А разве не анекдотом выглядит его же, Хрущева, глобальный лозунг, брошенный массам в пору предкоммунистического напряга: «Догоним и перегоним Америку по производству главных продуктов питания на душу населения!»? Можно ли представить себе, чтобы столь «духовное» задание великому народу исходило от кого-нибудь из русских государей – от того же Александра III или Николая II?
Да, в те времена Россия не на словах, а на деле догоняла и перегоняла многих – и в Европе, и за океаном. Но это делалось спокойно и достойно, как дело пусть и важное, но вовсе не тянущее на то, чтобы его оглашать как главную заповедь для великой православной державы. Да, народ знавал года не только изобилия, но и засухи, недород, голод. Но опримитивляющая сосредоточенность на соревновании с кем-то по поводу количества жратвы «на душу населения» выглядела бы обидной, даже оскорбительной для христианской души. Да, каждый день начинали и заканчивали молитвой о «хлебе насущном», но разве только ржаной каравай или пшеничную булку разумели под этим хлебом? Нет же, речь прежде всего шла о хлебе вечной жизни – «жизни будущего века».

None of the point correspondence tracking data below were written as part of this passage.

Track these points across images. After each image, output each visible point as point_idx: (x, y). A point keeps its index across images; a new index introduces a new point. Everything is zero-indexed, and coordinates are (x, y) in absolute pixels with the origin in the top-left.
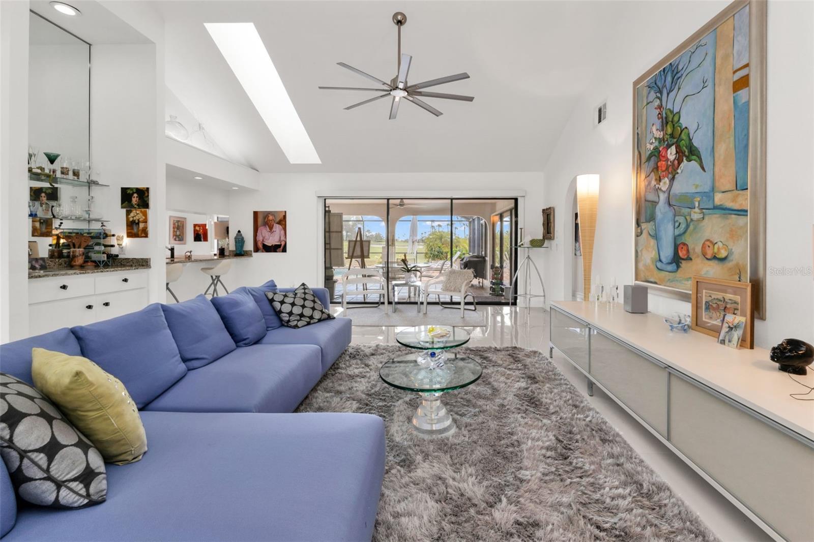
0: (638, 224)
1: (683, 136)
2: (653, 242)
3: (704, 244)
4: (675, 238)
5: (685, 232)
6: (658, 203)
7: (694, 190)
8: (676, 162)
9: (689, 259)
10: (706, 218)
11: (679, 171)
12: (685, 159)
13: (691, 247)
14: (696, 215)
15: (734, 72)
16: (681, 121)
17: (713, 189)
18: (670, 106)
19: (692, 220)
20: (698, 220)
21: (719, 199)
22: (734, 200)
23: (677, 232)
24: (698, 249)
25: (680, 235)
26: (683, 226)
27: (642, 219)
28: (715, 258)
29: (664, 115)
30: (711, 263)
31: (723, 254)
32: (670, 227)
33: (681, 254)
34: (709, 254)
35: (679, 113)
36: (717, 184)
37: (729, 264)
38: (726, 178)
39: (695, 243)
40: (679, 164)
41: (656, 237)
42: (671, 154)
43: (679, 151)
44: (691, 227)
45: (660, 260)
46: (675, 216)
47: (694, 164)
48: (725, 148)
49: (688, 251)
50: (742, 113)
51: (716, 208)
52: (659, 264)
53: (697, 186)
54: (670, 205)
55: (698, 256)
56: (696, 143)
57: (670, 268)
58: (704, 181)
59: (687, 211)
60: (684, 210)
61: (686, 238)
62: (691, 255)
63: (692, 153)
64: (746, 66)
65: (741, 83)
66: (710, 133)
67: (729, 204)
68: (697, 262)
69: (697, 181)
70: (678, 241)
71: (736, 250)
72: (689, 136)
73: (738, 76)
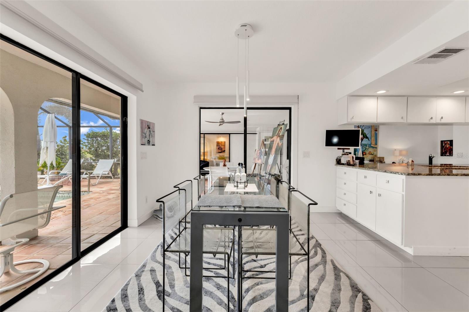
1: (365, 134)
3: (369, 152)
5: (365, 150)
7: (367, 143)
10: (370, 148)
14: (367, 147)
15: (375, 128)
16: (364, 131)
17: (371, 144)
21: (372, 145)
22: (375, 146)
24: (368, 153)
26: (364, 149)
28: (371, 154)
31: (373, 153)
33: (364, 154)
34: (370, 154)
35: (364, 130)
36: (372, 143)
37: (374, 155)
38: (373, 143)
39: (367, 152)
40: (363, 139)
43: (363, 136)
44: (366, 149)
47: (367, 139)
48: (373, 138)
49: (365, 153)
56: (367, 136)
58: (369, 143)
59: (365, 147)
60: (364, 147)
61: (365, 151)
62: (366, 154)
63: (367, 138)
64: (377, 128)
65: (376, 130)
66: (370, 136)
67: (374, 146)
68: (367, 155)
69: (368, 142)
70: (363, 152)
71: (375, 153)
72: (366, 134)
73: (375, 129)
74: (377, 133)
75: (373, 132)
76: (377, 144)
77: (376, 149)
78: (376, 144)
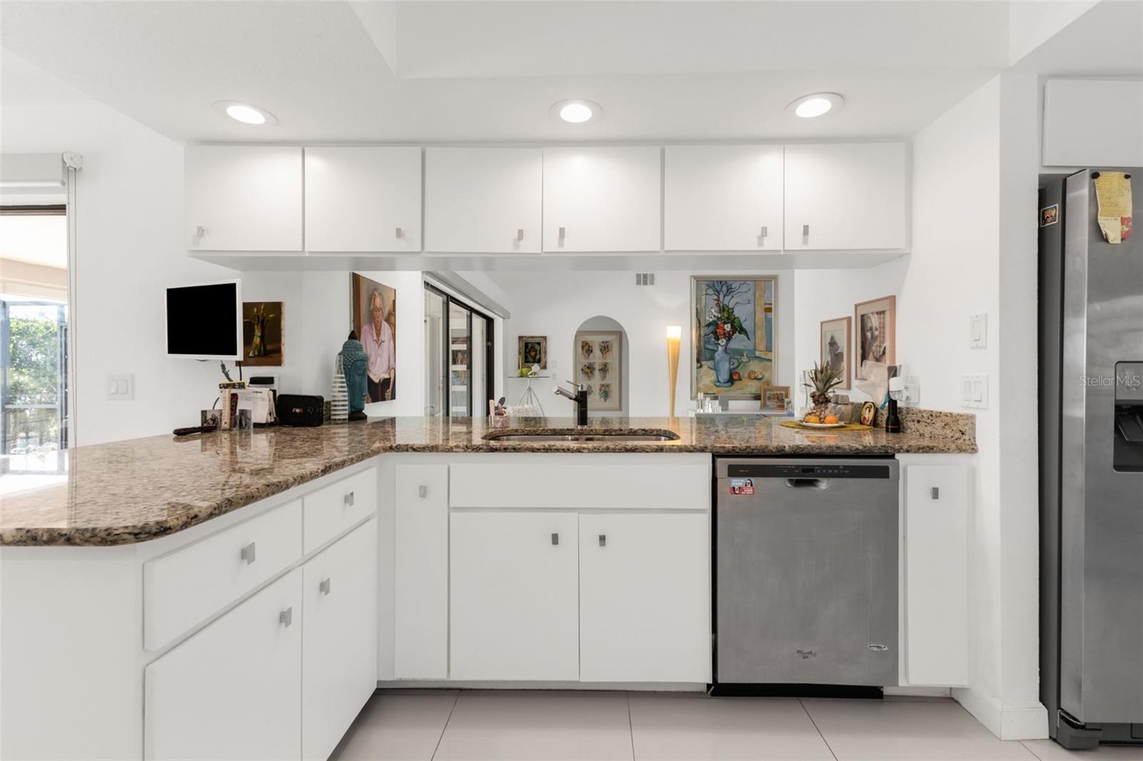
0: (698, 361)
1: (736, 320)
2: (712, 372)
3: (750, 373)
4: (731, 370)
5: (737, 367)
6: (717, 351)
7: (743, 348)
8: (731, 332)
9: (740, 379)
10: (751, 362)
11: (733, 337)
12: (737, 332)
13: (741, 374)
14: (745, 359)
15: (766, 304)
16: (734, 313)
17: (755, 349)
18: (726, 302)
19: (742, 362)
20: (746, 362)
21: (757, 353)
22: (766, 355)
23: (732, 367)
24: (746, 375)
25: (733, 369)
26: (736, 365)
27: (702, 358)
28: (756, 378)
29: (721, 306)
30: (754, 381)
31: (760, 377)
32: (727, 365)
33: (734, 377)
34: (753, 376)
35: (733, 309)
36: (757, 347)
37: (762, 381)
38: (762, 346)
39: (744, 372)
40: (733, 334)
41: (716, 369)
42: (728, 327)
43: (733, 326)
44: (742, 365)
45: (719, 381)
46: (730, 359)
47: (743, 336)
48: (760, 333)
49: (739, 376)
50: (769, 322)
51: (756, 357)
52: (717, 384)
53: (745, 346)
54: (726, 353)
55: (746, 378)
56: (744, 327)
57: (726, 385)
58: (749, 345)
59: (739, 357)
60: (737, 357)
61: (738, 370)
62: (741, 378)
63: (742, 331)
64: (771, 304)
65: (769, 310)
66: (753, 325)
67: (763, 357)
68: (745, 381)
69: (745, 344)
70: (733, 371)
71: (767, 375)
72: (740, 322)
73: (767, 306)
74: (771, 319)
75: (760, 315)
76: (773, 350)
77: (769, 363)
78: (769, 349)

Вот какую пищу отнимал у нас социализм и вот что будет отнимать у нас капитализм, если как следует постараются наши вчерашние коммунисты, намеренные вогнать обобранный и обездуховленный народ на стройплощадки капитализма, – картина, конечно, поразительная, единственная в своем роде, никогда, ни при каких идеологиях, в мировой истории такого не бывало! Но если приглядимся, то увидим, что метаморфоза очень даже закономерная; сообщающиеся сосуды поставлены в иную позицию, содержимое быстро перетекло, общий единый уровень восстановлен.

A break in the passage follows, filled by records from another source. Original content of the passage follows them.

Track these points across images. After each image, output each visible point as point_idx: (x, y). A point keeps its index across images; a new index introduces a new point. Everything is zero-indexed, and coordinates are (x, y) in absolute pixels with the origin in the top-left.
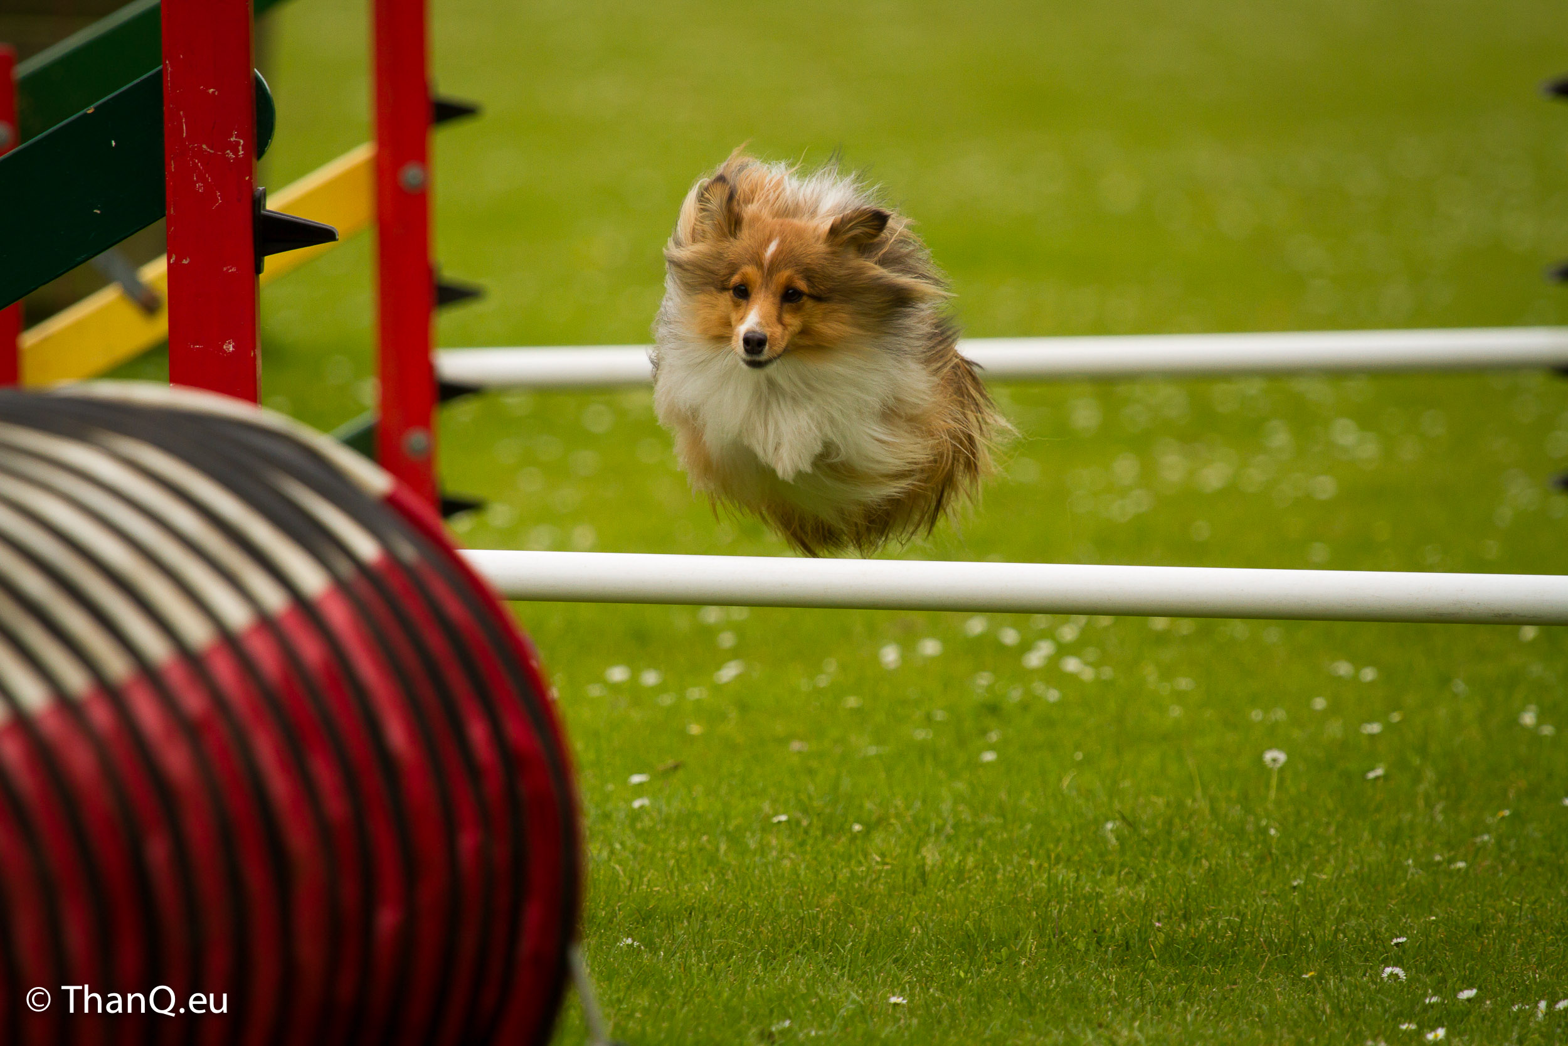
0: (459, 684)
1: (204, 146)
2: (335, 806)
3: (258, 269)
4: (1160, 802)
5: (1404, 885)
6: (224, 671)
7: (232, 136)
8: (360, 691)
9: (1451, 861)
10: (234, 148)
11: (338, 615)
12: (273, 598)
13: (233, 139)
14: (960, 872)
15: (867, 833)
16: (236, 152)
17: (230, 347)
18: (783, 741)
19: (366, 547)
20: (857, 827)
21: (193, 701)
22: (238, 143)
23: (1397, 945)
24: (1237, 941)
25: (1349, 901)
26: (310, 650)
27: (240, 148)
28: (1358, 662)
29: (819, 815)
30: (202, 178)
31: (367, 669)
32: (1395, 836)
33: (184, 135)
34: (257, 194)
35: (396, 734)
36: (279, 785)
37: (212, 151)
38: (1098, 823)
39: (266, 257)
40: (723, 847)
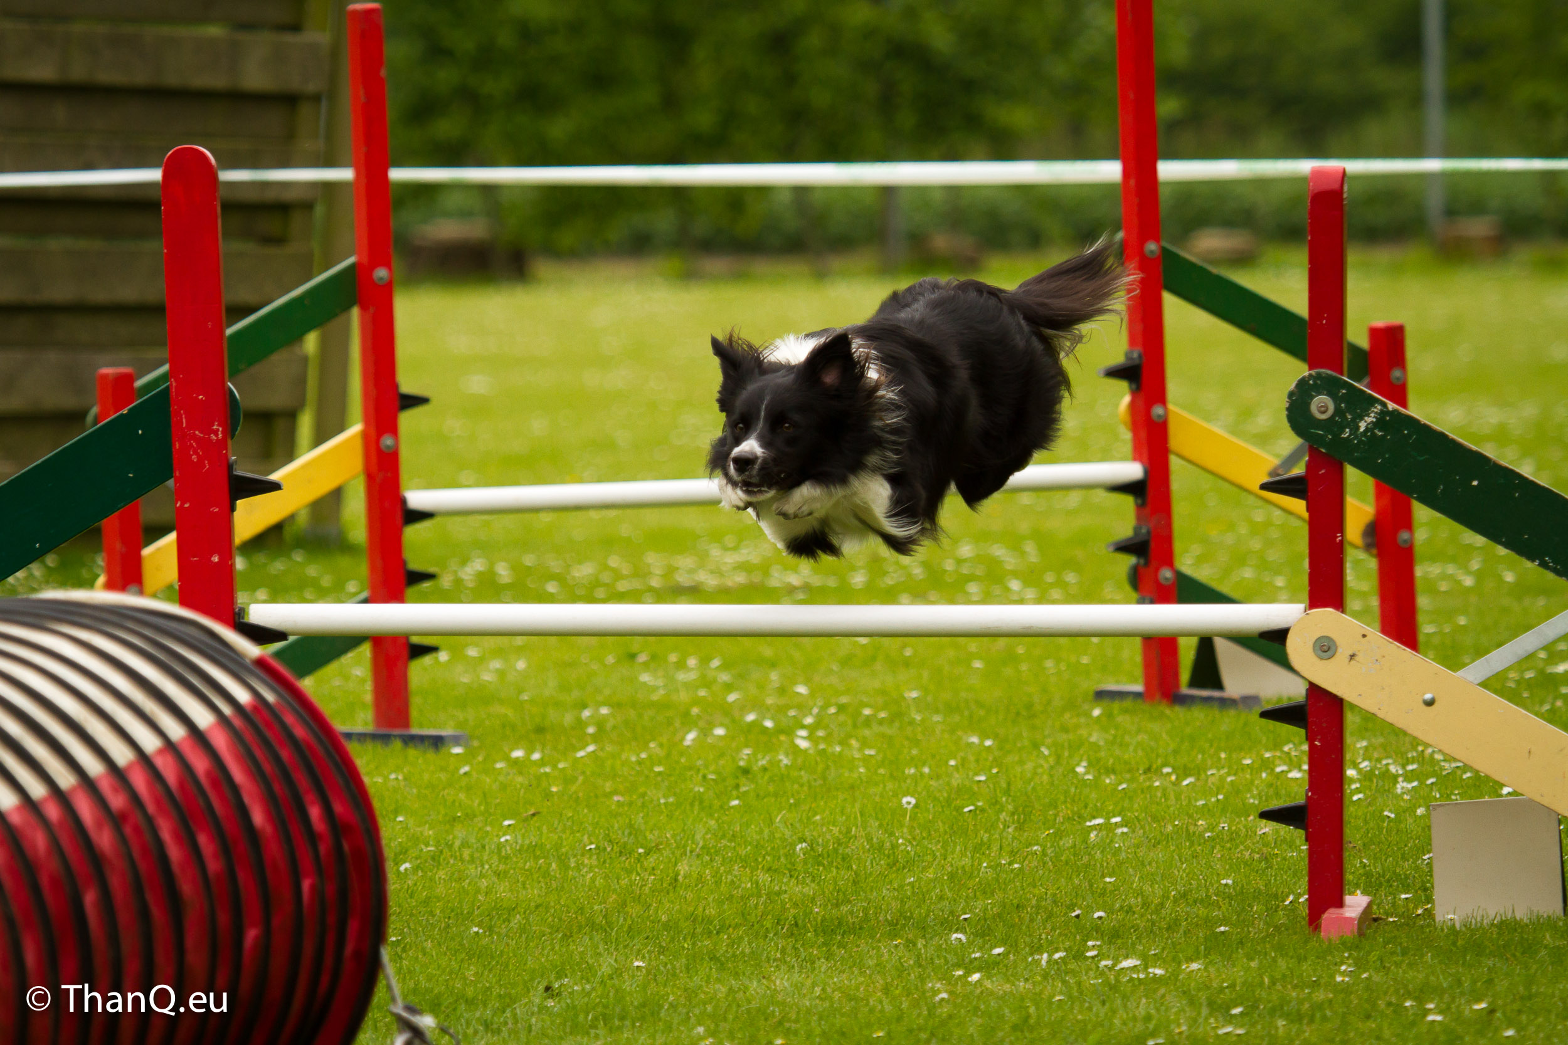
0: (303, 782)
1: (197, 432)
2: (213, 866)
3: (232, 509)
4: (836, 830)
5: (977, 880)
6: (139, 781)
7: (214, 425)
8: (235, 788)
9: (1010, 864)
10: (216, 433)
11: (220, 741)
12: (176, 731)
13: (215, 427)
14: (700, 879)
15: (647, 853)
16: (217, 435)
17: (216, 559)
18: (608, 795)
19: (243, 696)
20: (641, 851)
21: (117, 801)
22: (218, 430)
23: (965, 919)
24: (866, 919)
25: (941, 891)
26: (200, 764)
27: (220, 433)
28: (984, 736)
29: (617, 843)
30: (196, 453)
31: (238, 775)
32: (977, 848)
33: (184, 425)
34: (231, 461)
35: (258, 817)
36: (174, 853)
37: (202, 435)
38: (793, 846)
39: (238, 502)
40: (554, 865)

Пусть их, играют себе и дальше: в слова, в системы, в идеологии. Но пусть не впутывают больше в эти милые занятия русского человека. Пусть не дурят ему голову мифом о «коммуно-фашистах», не зовут с оружием в руках отстаивать светлые идеалы свободного рынка. Из одного духовного рабства да не попадем в сети очередного, еще более замаскированного и коварного. У России достаточно духовного опыта, чтобы познать сладкую ложь Интернационала Потребителей и их зазывал, обещающих нам очередной земной рай.
Мы быстро распознали их норов – по клыкам и когтям, обагренным кровью.